複式簿記を利用した「家庭用会計ソフト」
私が15年前に開発した「家庭決算書」(http://www.kateikessan.co.jp/)は、企業会計で用いられている複式簿記を採用しています。家庭決算書の最大の特徴は、企業会計でいう「貸借対照表(バランスシート)」が自動生成される仕組みにあると思います。家庭決算書ではそれを「財産対照表」と名づけています。
家計簿をつけている方の多くが、預貯金や有価証券投資など資産の残高状況を「資産表」などの別表で管理していると思います。しかし、資産表の残高を正確に把握しようと思えば、取引の都度、手入力で残高を変更する必要があります。なぜなら単式簿記の家計簿は日々の支出の記帳と資産表との間に連動性がないからです。それはかなり手間のかかる作業なので、資産表をつけている方も、年1回とか半年に1回とか、周期的に見直して残高を確認しているにすぎないのではないでしょうか。

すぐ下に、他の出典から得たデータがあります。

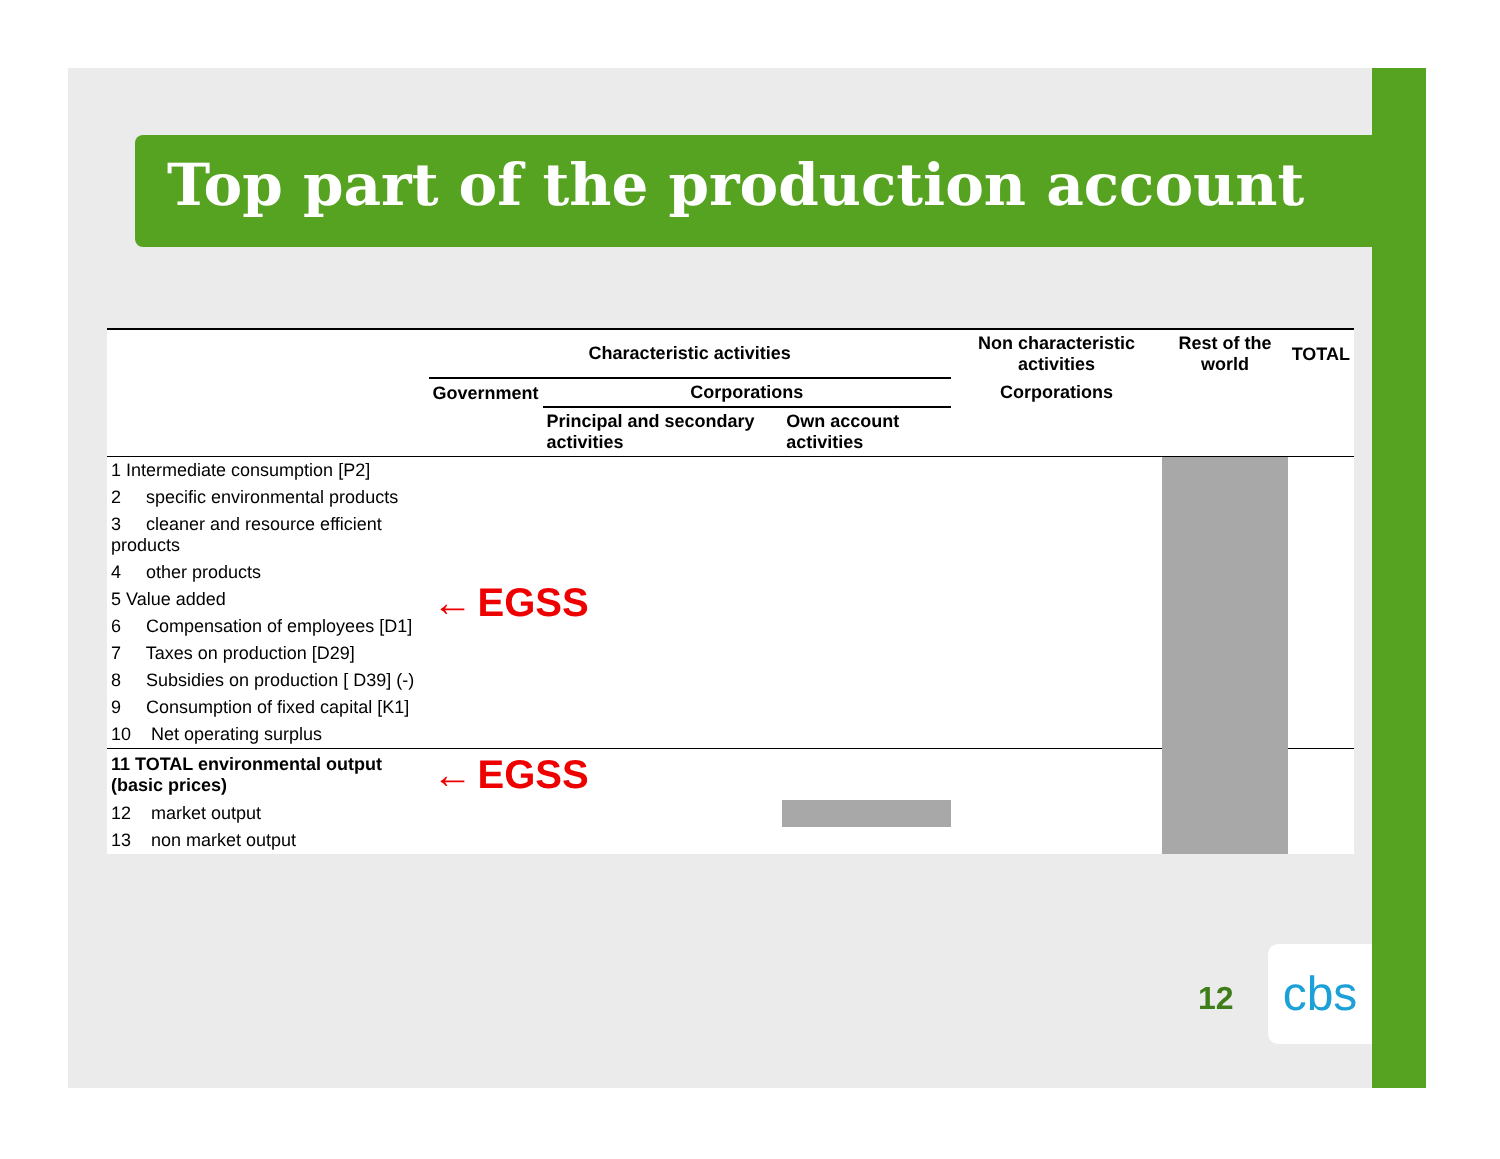Top part of the production account
| | Characteristic activities | | | Non characteristic activities | Rest of the world | TOTAL |
| --- | --- | --- | --- | --- | --- | --- |
| | Government | Corporations | | Corporations | | |
| | | Principal and secondary activities | Own account activities | | | |
| 1 Intermediate consumption [P2] | ← EGSS | | | | | |
| 2 specific environmental products | | | | | | |
| 3 cleaner and resource efficient products | | | | | | |
| 4 other products | | | | | | |
| 5 Value added | | | | | | |
| 6 Compensation of employees [D1] | | | | | | |
| 7 Taxes on production [D29] | | | | | | |
| 8 Subsidies on production [ D39] (-) | | | | | | |
| 9 Consumption of fixed capital [K1] | | | | | | |
| 10 Net operating surplus | | | | | | |
| 11 TOTAL environmental output (basic prices) | ← EGSS | | | | | |
| 12 market output | | | | | | |
| 13 non market output | | | | | | |
12 cbs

家庭決算書では、日々の取引を入力すると、収支(より正確には消費損益)を管理できる「消費損益計算書」と、資産や負債、財産の状況を管理できる「財産対照表」が自動で連動して生成されます。これは家庭決算書が企業会計で用いられている複式簿記をベースに開発しているから可能になったことです。
住宅ローンや教育ローンなどの負債を抱えその残高が毎月変わる人、有価証券投資など資産運用を行っていて運用残高やその時価評価額が毎月変わる人など、家計の財産状況が毎月変動する人が、その状況をいつでも正確に、一元的に管理するツールとして開発したのです。
家計にも「バランスシート」が必要だ
私が家庭決算書を開発するきっかけとなった出来事があります。
あるビジネスマンの方からこんな相談を受けました。お子さんが大学に進学されたので、預金を取り崩して入学金等に充てた。これから学費もかかるし、下の子も大学受験を控えている。このままだと老後のために蓄えてきた預貯金が底をつき、定年退職後の生活に支障をきたすのではないかと不安に思っている、というものでした。
私は「ところで、住宅ローンの残高はいくら残っているのですか」と質問しました。ご自宅を売却して教育費や老後資金に充てるという選択肢も視野に入れておくべきだと考えたからです。すると、「いやー、毎月の支払額は知っているけど、ローン残高までは……」との返答でした。
私は愕然としました。
大学進学という比較的予測や計画がしやすいライフイベントだけでなく、けがや病気で収入の道が途絶えた、勤めていた会社が倒産した、リストラに遭遇した、そんな最悪の事態に陥ったとき家計はどうなるのか。家もクルマも貴金属も、ともかく売却可能な資産をすべて売り払い、その中から借金を全額返済したとき手元にいくらお金が残るのか、つまり資産から負債を引いた財産がどれくらいあるのか、その会計情報を把握しないで家庭経営の舵取りをすることはできないはずです。
会社経営を思い浮かべれば当然のことです。財務諸表なしに、経営者は正しい意思決定を下すことはできません。財務状況を大雑把にでも把握していない経営者がいるとしたら、その人は経営者失格といわざるをえません。
しかし、私が愕然としたのは、相談者が住宅ローンの残高を知らなかったからではありません。相談者が特別な人ではないこと、特別どころか、一般的、標準的な人なのだと気づかされて愕然としたのです。思えば当たり前のことです。日本には複式簿記で家計を管理する手法もツールも存在していなかったのですから、家計にバランスシートが存在するはずがありません。それが家庭決算書を開発したきっかけでした。